- _Reading passage_:
NASSS-CAT TOOLKIT
Thrive by Design (formerly mHabitat) has been working with Professor Trisha Greenhalgh, Dr Chrysanthi Papoutsi and the Interdisciplinary Research in Health Sciences (IRIHS) unit from the University of Oxford for several years now to iteratively develop and promote a toolkit based on the NASSS framework. The aim of the complexity assessment toolkit (CAT) is to help innovators as well as implementers assess and deal with complexity in technology supported health and social care projects.
The NASSS-CAT tools are free and available to access online.
Introduction
An estimated 80 percent of technology projects in healthcare fail to be implemented successfully.
Professor Greenhalgh and colleagues set out to find out why through a systematic review and empirical case studies. The resulting NASSS Framework (Non-adoption, Abandonment, Scale-up, Spread, and Sustainability) includes seven domains:
the technology
the adopters
the wider system
the condition
the value proposition
the organisation(s)
embedding and adaption over time
Each domain can be rated from simple to complex, with more complex projects being associated with higher failure rates. The NASSS framework can be applied to technologies in health and care either prospectively (to guide design and implementation) or retrospectively (to learn from failure).

- _Dataset content_:

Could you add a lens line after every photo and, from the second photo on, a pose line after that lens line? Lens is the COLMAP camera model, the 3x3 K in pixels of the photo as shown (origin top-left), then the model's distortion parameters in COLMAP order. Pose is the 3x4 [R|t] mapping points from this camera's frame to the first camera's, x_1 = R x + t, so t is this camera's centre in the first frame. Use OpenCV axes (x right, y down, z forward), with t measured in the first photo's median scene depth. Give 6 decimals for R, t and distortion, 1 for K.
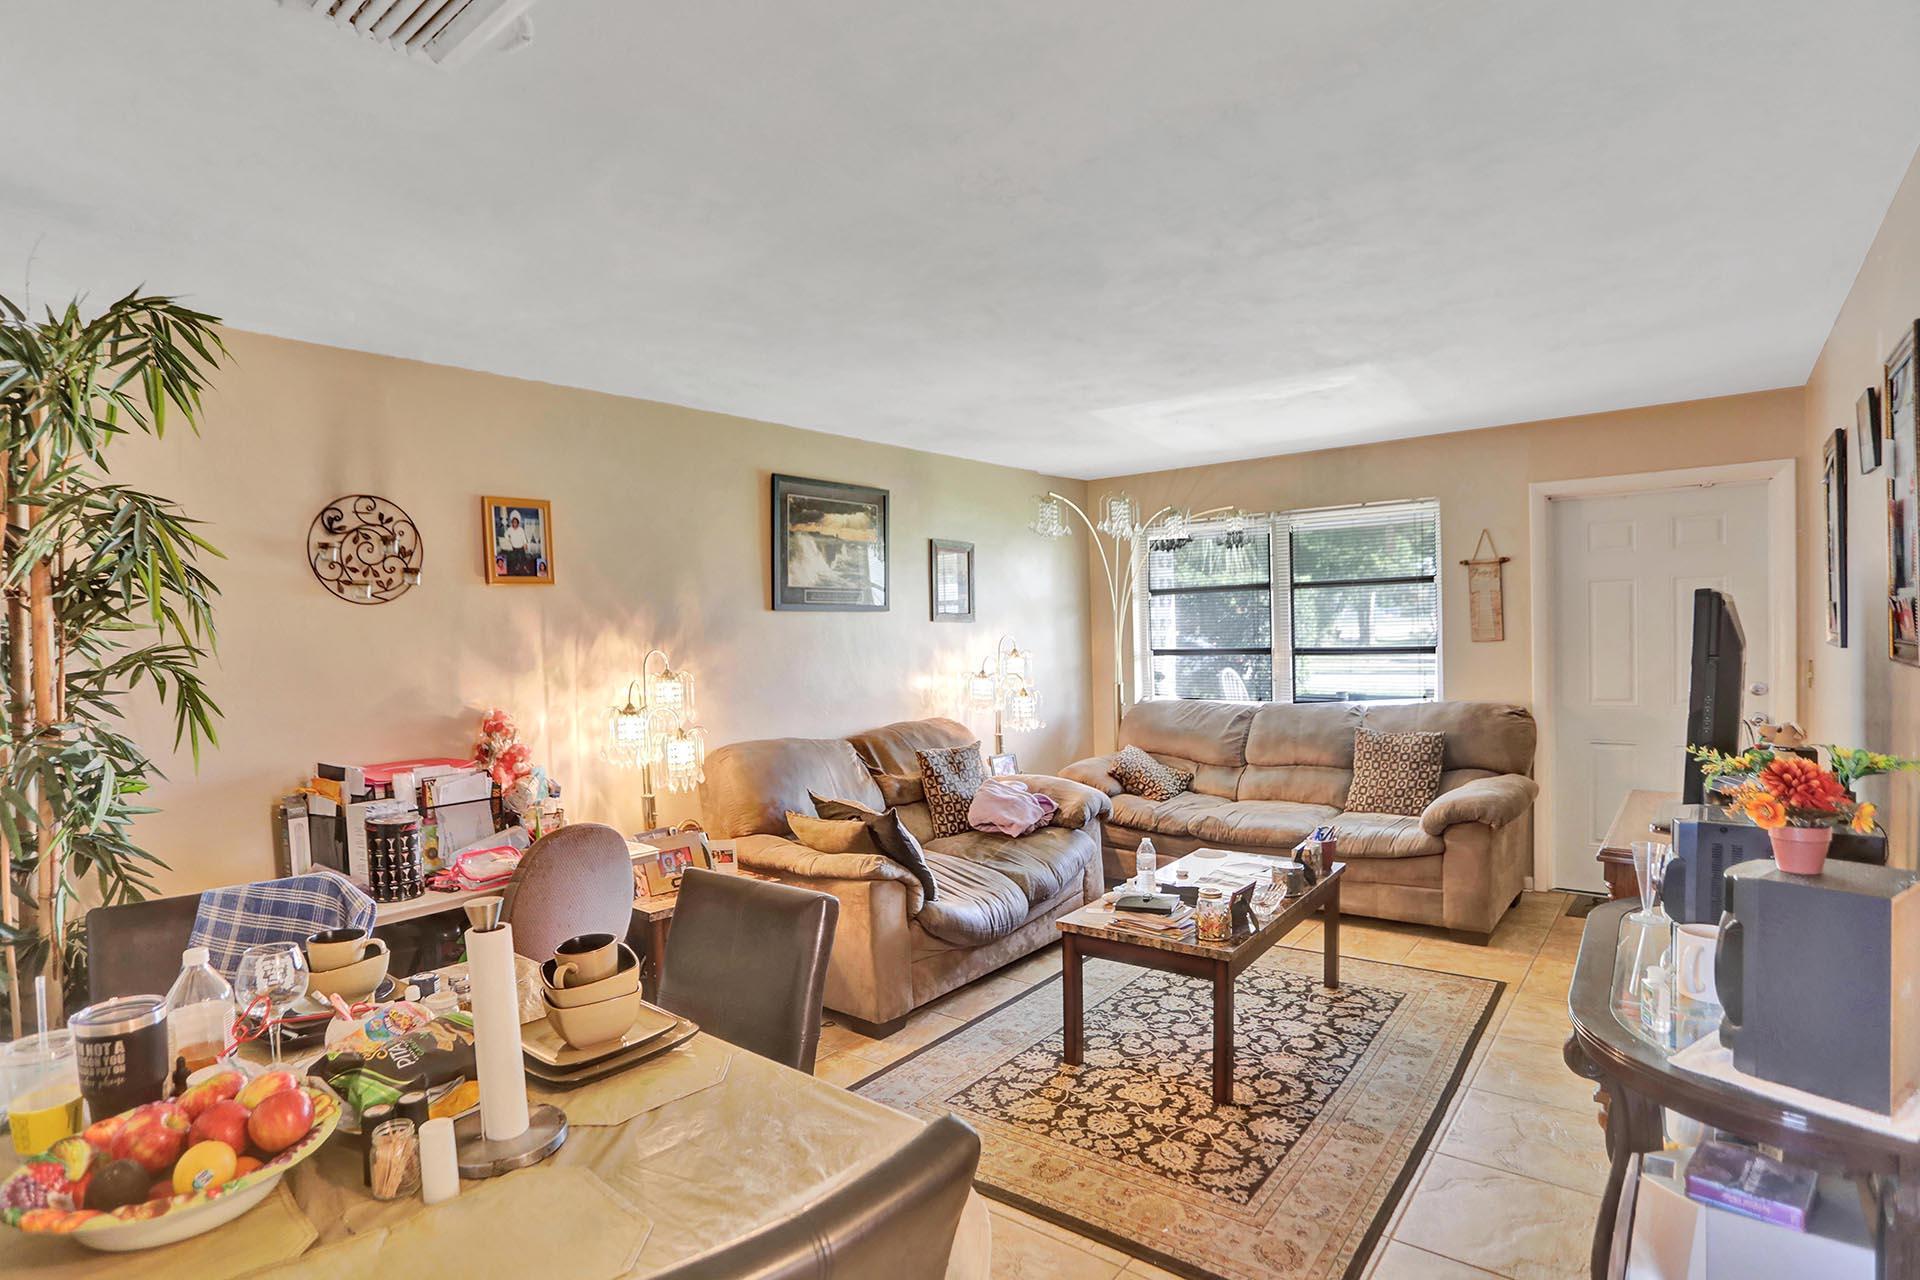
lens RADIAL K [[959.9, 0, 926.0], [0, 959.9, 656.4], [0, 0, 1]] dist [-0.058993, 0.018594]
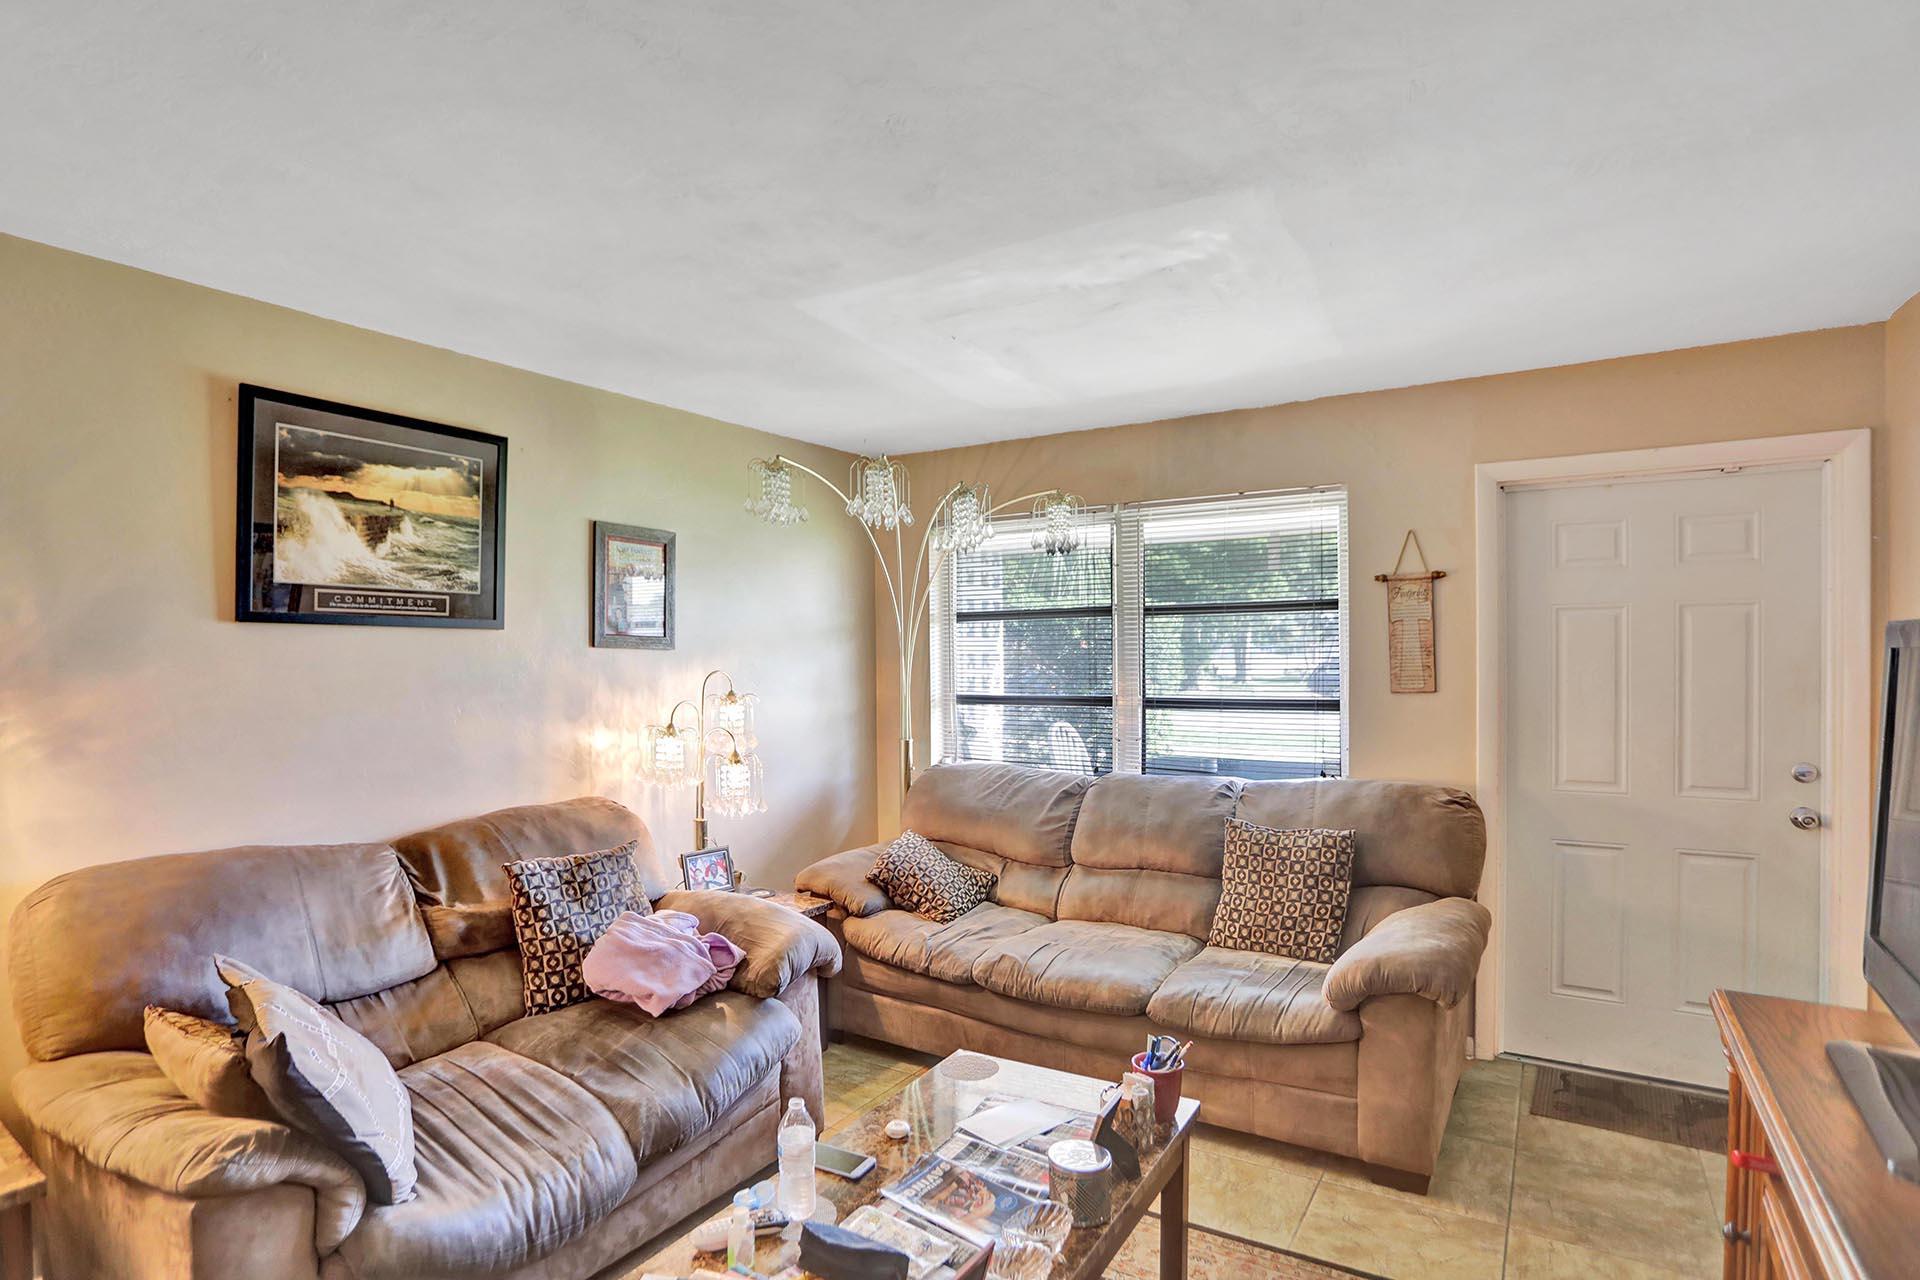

- _Task instructions_:
Reproduce the part of the NASSS-CAT toolkit text above, starting at "Introduction" and ending at "the organisation(s)".

- _Answer for the task_:
Introduction
An estimated 80 percent of technology projects in healthcare fail to be implemented successfully.
Professor Greenhalgh and colleagues set out to find out why through a systematic review and empirical case studies. The resulting NASSS Framework (Non-adoption, Abandonment, Scale-up, Spread, and Sustainability) includes seven domains:
the technology
the adopters
the wider system
the condition
the value proposition
the organisation(s)